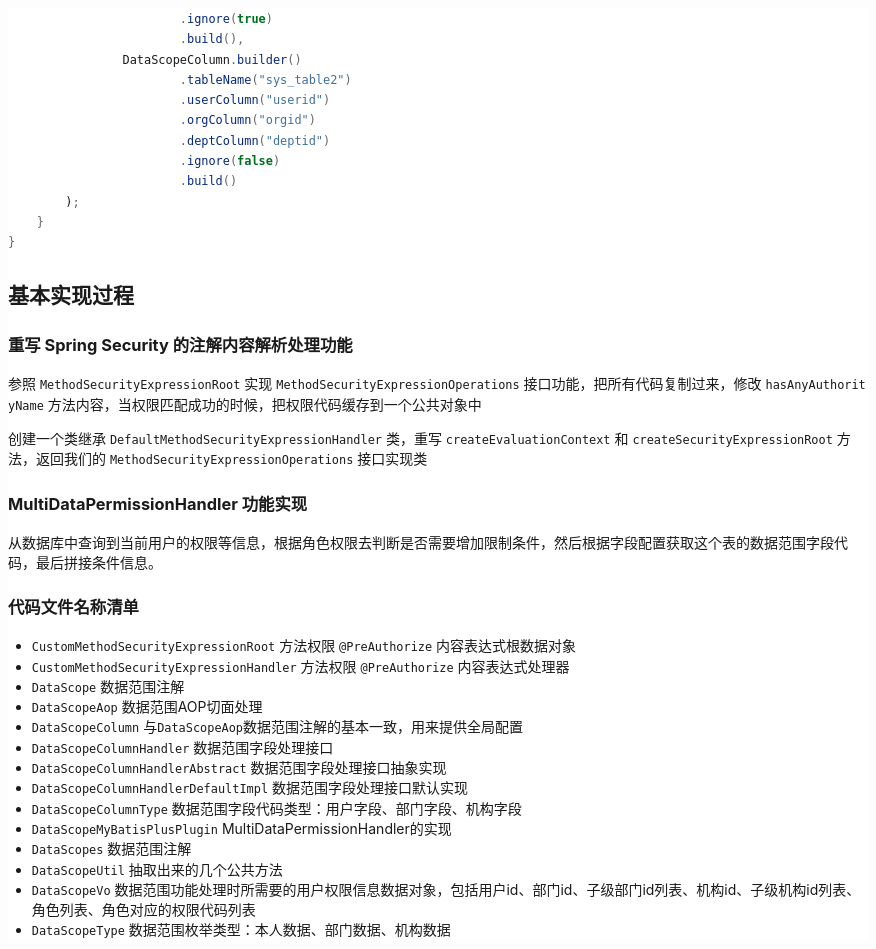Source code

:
 ```java
                        .ignore(true)
                        .build(),
                DataScopeColumn.builder()
                        .tableName("sys_table2")
                        .userColumn("userid")
                        .orgColumn("orgid")
                        .deptColumn("deptid")
                        .ignore(false)
                        .build()
        );
    }
}
```



## 基本实现过程

### 重写 Spring Security 的注解内容解析处理功能

参照 `MethodSecurityExpressionRoot` 实现 `MethodSecurityExpressionOperations` 接口功能，把所有代码复制过来，修改 `hasAnyAuthorityName` 方法内容，当权限匹配成功的时候，把权限代码缓存到一个公共对象中

创建一个类继承 `DefaultMethodSecurityExpressionHandler` 类，重写 `createEvaluationContext` 和 `createSecurityExpressionRoot` 方法，返回我们的 `MethodSecurityExpressionOperations` 接口实现类

### MultiDataPermissionHandler 功能实现

从数据库中查询到当前用户的权限等信息，根据角色权限去判断是否需要增加限制条件，然后根据字段配置获取这个表的数据范围字段代码，最后拼接条件信息。

### 代码文件名称清单

- `CustomMethodSecurityExpressionRoot` 方法权限 `@PreAuthorize` 内容表达式根数据对象
- `CustomMethodSecurityExpressionHandler` 方法权限 `@PreAuthorize` 内容表达式处理器
- `DataScope` 数据范围注解
- `DataScopeAop` 数据范围AOP切面处理
- `DataScopeColumn` 与`DataScopeAop`数据范围注解的基本一致，用来提供全局配置
- `DataScopeColumnHandler` 数据范围字段处理接口
- `DataScopeColumnHandlerAbstract` 数据范围字段处理接口抽象实现
- `DataScopeColumnHandlerDefaultImpl` 数据范围字段处理接口默认实现
- `DataScopeColumnType` 数据范围字段代码类型：用户字段、部门字段、机构字段
- `DataScopeMyBatisPlusPlugin` MultiDataPermissionHandler的实现
- `DataScopes` 数据范围注解
- `DataScopeUtil` 抽取出来的几个公共方法
- `DataScopeVo` 数据范围功能处理时所需要的用户权限信息数据对象，包括用户id、部门id、子级部门id列表、机构id、子级机构id列表、角色列表、角色对应的权限代码列表
- `DataScopeType` 数据范围枚举类型：本人数据、部门数据、机构数据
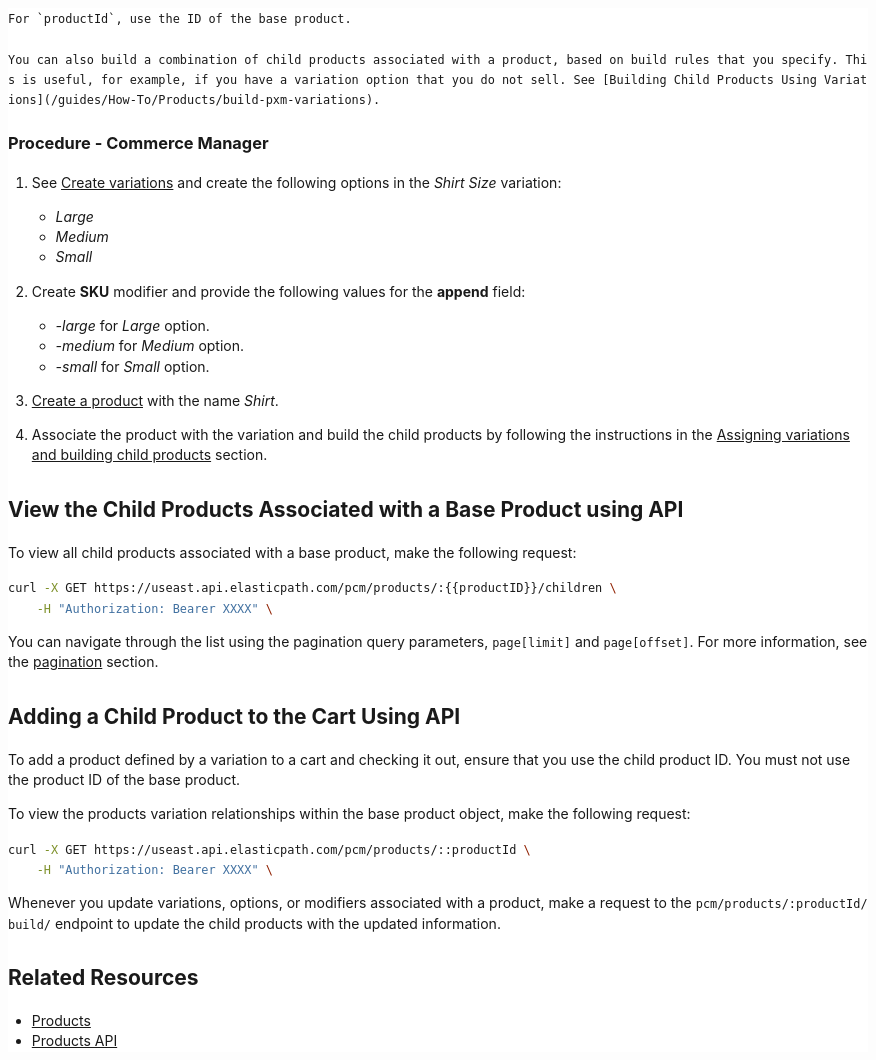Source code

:     For `productId`, use the ID of the base product.

    You can also build a combination of child products associated with a product, based on build rules that you specify. This is useful, for example, if you have a variation option that you do not sell. See [Building Child Products Using Variations](/guides/How-To/Products/build-pxm-variations).

### Procedure - Commerce Manager

1. See [Create variations](https://beta.elasticpath.dev/docs/api/pxm/products/create-variation) and create the following options in the *Shirt Size* variation:

    - *Large*
    - *Medium*
    - *Small*
1. Create **SKU** modifier and provide the following values for the **append** field:

    - *-large* for *Large* option.
    - *-medium* for *Medium* option.
    - *-small* for *Small* option.

1. [Create a product](https://beta.elasticpath.dev/docs/api/pxm/products/create-product) with the name *Shirt*.
1. Associate the product with the variation and build the child products by following the instructions in the [Assigning variations and building child products](https://beta.elasticpath.dev/docs/commerce-manager/product-experience-manager/variations/assign-variations-build-child-products) section.

## View the Child Products Associated with a Base Product using API

To view all child products associated with a base product, make the following request:

```sh
curl -X GET https://useast.api.elasticpath.com/pcm/products/:{{productID}}/children \
    -H "Authorization: Bearer XXXX" \
```

You can navigate through the list using the pagination query parameters, `page[limit]` and `page[offset]`. For more information, see the [pagination](https://beta.elasticpath.dev/guides/Getting-Started/pagination) section.

## Adding a Child Product to the Cart Using API

To add a product defined by a variation to a cart and checking it out, ensure that you use the child product ID. You must not use the product ID of the base product.

To view the products variation relationships within the base product object, make the following request:

```sh
curl -X GET https://useast.api.elasticpath.com/pcm/products/::productId \
    -H "Authorization: Bearer XXXX" \
```

Whenever you update variations, options, or modifiers associated with a product, make a request to the `pcm/products/:productId/build/` endpoint to update the child products with the updated information.


## Related Resources

- [Products](https://beta.elasticpath.dev/docs/commerce-manager/product-experience-manager/Products/overview)
- [Products API](https://beta.elasticpath.dev/docs/api/pxm/products/products)

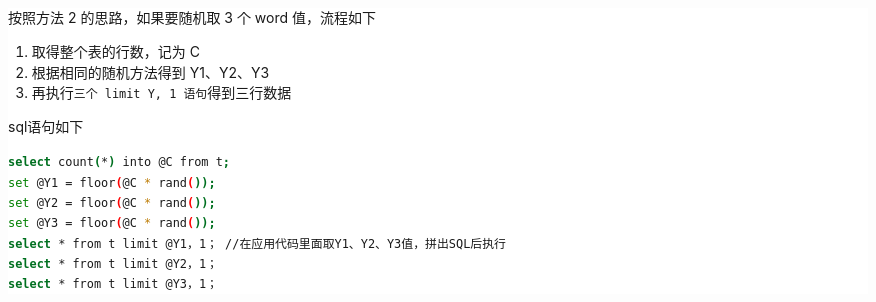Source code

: 

按照方法 2 的思路，如果要随机取 3 个 word 值，流程如下

1. 取得整个表的行数，记为 C
2. 根据相同的随机方法得到 Y1、Y2、Y3
3. 再执行`三个 limit Y, 1 语句`得到三行数据



sql语句如下

```bash
select count(*) into @C from t;
set @Y1 = floor(@C * rand());
set @Y2 = floor(@C * rand());
set @Y3 = floor(@C * rand());
select * from t limit @Y1，1； //在应用代码里面取Y1、Y2、Y3值，拼出SQL后执行
select * from t limit @Y2，1；
select * from t limit @Y3，1；
```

---------------

Directions for this task: Return the listing verbatim; pictures are not part of the copy.

Task output:
Source code

:
 ```java
                        .ignore(true)
                        .build(),
                DataScopeColumn.builder()
                        .tableName("sys_table2")
                        .userColumn("userid")
                        .orgColumn("orgid")
                        .deptColumn("deptid")
                        .ignore(false)
                        .build()
        );
    }
}
```



## 基本实现过程

### 重写 Spring Security 的注解内容解析处理功能

参照 `MethodSecurityExpressionRoot` 实现 `MethodSecurityExpressionOperations` 接口功能，把所有代码复制过来，修改 `hasAnyAuthorityName` 方法内容，当权限匹配成功的时候，把权限代码缓存到一个公共对象中

创建一个类继承 `DefaultMethodSecurityExpressionHandler` 类，重写 `createEvaluationContext` 和 `createSecurityExpressionRoot` 方法，返回我们的 `MethodSecurityExpressionOperations` 接口实现类

### MultiDataPermissionHandler 功能实现

从数据库中查询到当前用户的权限等信息，根据角色权限去判断是否需要增加限制条件，然后根据字段配置获取这个表的数据范围字段代码，最后拼接条件信息。

### 代码文件名称清单

- `CustomMethodSecurityExpressionRoot` 方法权限 `@PreAuthorize` 内容表达式根数据对象
- `CustomMethodSecurityExpressionHandler` 方法权限 `@PreAuthorize` 内容表达式处理器
- `DataScope` 数据范围注解
- `DataScopeAop` 数据范围AOP切面处理
- `DataScopeColumn` 与`DataScopeAop`数据范围注解的基本一致，用来提供全局配置
- `DataScopeColumnHandler` 数据范围字段处理接口
- `DataScopeColumnHandlerAbstract` 数据范围字段处理接口抽象实现
- `DataScopeColumnHandlerDefaultImpl` 数据范围字段处理接口默认实现
- `DataScopeColumnType` 数据范围字段代码类型：用户字段、部门字段、机构字段
- `DataScopeMyBatisPlusPlugin` MultiDataPermissionHandler的实现
- `DataScopes` 数据范围注解
- `DataScopeUtil` 抽取出来的几个公共方法
- `DataScopeVo` 数据范围功能处理时所需要的用户权限信息数据对象，包括用户id、部门id、子级部门id列表、机构id、子级机构id列表、角色列表、角色对应的权限代码列表
- `DataScopeType` 数据范围枚举类型：本人数据、部门数据、机构数据
Source code

:     For `productId`, use the ID of the base product.

    You can also build a combination of child products associated with a product, based on build rules that you specify. This is useful, for example, if you have a variation option that you do not sell. See [Building Child Products Using Variations](/guides/How-To/Products/build-pxm-variations).

### Procedure - Commerce Manager

1. See [Create variations](https://beta.elasticpath.dev/docs/api/pxm/products/create-variation) and create the following options in the *Shirt Size* variation:

    - *Large*
    - *Medium*
    - *Small*
1. Create **SKU** modifier and provide the following values for the **append** field:

    - *-large* for *Large* option.
    - *-medium* for *Medium* option.
    - *-small* for *Small* option.

1. [Create a product](https://beta.elasticpath.dev/docs/api/pxm/products/create-product) with the name *Shirt*.
1. Associate the product with the variation and build the child products by following the instructions in the [Assigning variations and building child products](https://beta.elasticpath.dev/docs/commerce-manager/product-experience-manager/variations/assign-variations-build-child-products) section.

## View the Child Products Associated with a Base Product using API

To view all child products associated with a base product, make the following request:

```sh
curl -X GET https://useast.api.elasticpath.com/pcm/products/:{{productID}}/children \
    -H "Authorization: Bearer XXXX" \
```

You can navigate through the list using the pagination query parameters, `page[limit]` and `page[offset]`. For more information, see the [pagination](https://beta.elasticpath.dev/guides/Getting-Started/pagination) section.

## Adding a Child Product to the Cart Using API

To add a product defined by a variation to a cart and checking it out, ensure that you use the child product ID. You must not use the product ID of the base product.

To view the products variation relationships within the base product object, make the following request:

```sh
curl -X GET https://useast.api.elasticpath.com/pcm/products/::productId \
    -H "Authorization: Bearer XXXX" \
```

Whenever you update variations, options, or modifiers associated with a product, make a request to the `pcm/products/:productId/build/` endpoint to update the child products with the updated information.


## Related Resources

- [Products](https://beta.elasticpath.dev/docs/commerce-manager/product-experience-manager/Products/overview)
- [Products API](https://beta.elasticpath.dev/docs/api/pxm/products/products)

Source code

: 

按照方法 2 的思路，如果要随机取 3 个 word 值，流程如下

1. 取得整个表的行数，记为 C
2. 根据相同的随机方法得到 Y1、Y2、Y3
3. 再执行`三个 limit Y, 1 语句`得到三行数据



sql语句如下

```bash
select count(*) into @C from t;
set @Y1 = floor(@C * rand());
set @Y2 = floor(@C * rand());
set @Y3 = floor(@C * rand());
select * from t limit @Y1，1； //在应用代码里面取Y1、Y2、Y3值，拼出SQL后执行
select * from t limit @Y2，1；
select * from t limit @Y3，1；
```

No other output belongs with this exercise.